Job Description
Job Title:
HPC System Engineer, System, NSCC
Requisition ID:
603
Posting Start Date:
01/04/2026
Job Summary
The HPC System Engineer will design, optimize, and maintain HPC system architecture, including compute, interconnect, and storage components. This role involves advanced performance tuning, resource planning, and technology evaluation to ensure scalability, reliability, and security of NSCC?s supercomputing infrastructure.
Roles and Responsibilities
- System Engineering & Optimization
- Evaluate HPC system architecture, including compute, interconnect, and storage components.
- Collaborate with HPC System Administrators to ensure system reliability and performance.
- Assist in performance tuning and root-cause analysis for complex system-level issues.
- Develop and maintain utility tools for system diagnostics and performance profiling.

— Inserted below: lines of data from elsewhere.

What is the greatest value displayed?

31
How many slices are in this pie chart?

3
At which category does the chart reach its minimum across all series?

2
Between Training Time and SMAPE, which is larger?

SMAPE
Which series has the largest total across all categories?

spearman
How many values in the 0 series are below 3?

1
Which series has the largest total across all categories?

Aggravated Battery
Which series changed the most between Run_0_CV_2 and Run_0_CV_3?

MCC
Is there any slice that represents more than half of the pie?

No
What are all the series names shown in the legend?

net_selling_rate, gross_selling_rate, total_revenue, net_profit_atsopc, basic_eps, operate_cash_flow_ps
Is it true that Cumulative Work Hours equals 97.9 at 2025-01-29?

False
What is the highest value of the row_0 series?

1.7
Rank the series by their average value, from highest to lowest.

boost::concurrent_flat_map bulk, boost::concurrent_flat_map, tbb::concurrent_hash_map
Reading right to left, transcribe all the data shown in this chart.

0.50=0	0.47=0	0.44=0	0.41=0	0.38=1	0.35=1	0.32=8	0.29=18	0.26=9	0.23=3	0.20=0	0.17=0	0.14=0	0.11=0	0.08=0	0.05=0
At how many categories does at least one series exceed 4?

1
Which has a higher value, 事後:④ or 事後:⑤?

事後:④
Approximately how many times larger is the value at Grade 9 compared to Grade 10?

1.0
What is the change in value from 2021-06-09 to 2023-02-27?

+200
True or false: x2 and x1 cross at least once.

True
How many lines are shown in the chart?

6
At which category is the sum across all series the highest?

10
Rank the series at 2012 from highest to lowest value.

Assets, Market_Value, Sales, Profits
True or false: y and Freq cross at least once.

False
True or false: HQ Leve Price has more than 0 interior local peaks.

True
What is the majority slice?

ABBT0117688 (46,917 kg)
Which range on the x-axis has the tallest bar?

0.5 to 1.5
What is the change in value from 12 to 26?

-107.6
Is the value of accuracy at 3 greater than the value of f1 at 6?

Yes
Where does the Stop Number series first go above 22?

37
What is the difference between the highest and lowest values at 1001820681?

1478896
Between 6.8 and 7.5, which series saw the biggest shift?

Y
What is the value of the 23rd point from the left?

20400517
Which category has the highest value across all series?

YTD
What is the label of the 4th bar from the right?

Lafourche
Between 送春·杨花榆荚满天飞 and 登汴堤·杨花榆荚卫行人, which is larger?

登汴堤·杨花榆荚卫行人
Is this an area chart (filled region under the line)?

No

- Resource & Workload Management
- Configure and optimize job schedulers (e.g., Slurm, PBS Pro) to maximize resource utilization and throughput.
- Develop and enforce policies for resource allocation and workload prioritization.
- Design & Planning
- Assess future computational requirements and contribute to HPC system architecture design.
- Evaluate emerging technologies (processors, accelerators, interconnects, storage solutions, programming models).
- Compliance & Risk Management
- Define and implement security policies in collaboration with administrators.
- Conduct regular security checks and ensure compliance with organizational standards.
- Collaboration & Documentation
- Work closely with Middleware and Storage Engineers to ensure system compatibility.
- Document system architecture, configurations, and engineering decisions.
Qualifications:
- Degree in a Computer Science, Engineering, IT or other relevant areas.
- At least 3 years of experience in managing HPC systems.
- Highly proficient in UNIX/Linux environments and command line interface (CLI).
- Experience with cluster management software (xCAT, BCM, PHPC, HPCM).
- Experience with job scheduling and workload management software (Slurm or PBS Pro)
- Strong knowledge of HPC storage principles and experience in managing parallel file system (Lustre, GPFS, BeeGFS).
- Strong knowledge of RDMA-based interconnect (InfiniBand, RoCE).
- Understanding of basic network protocols like DHCP, DNS, TFTP, SMTP, etc.
- Good knowledge of scripting languages like Python, Bash or Perl.
- Demonstrate ability to analyse complex issues and develop effective solutions.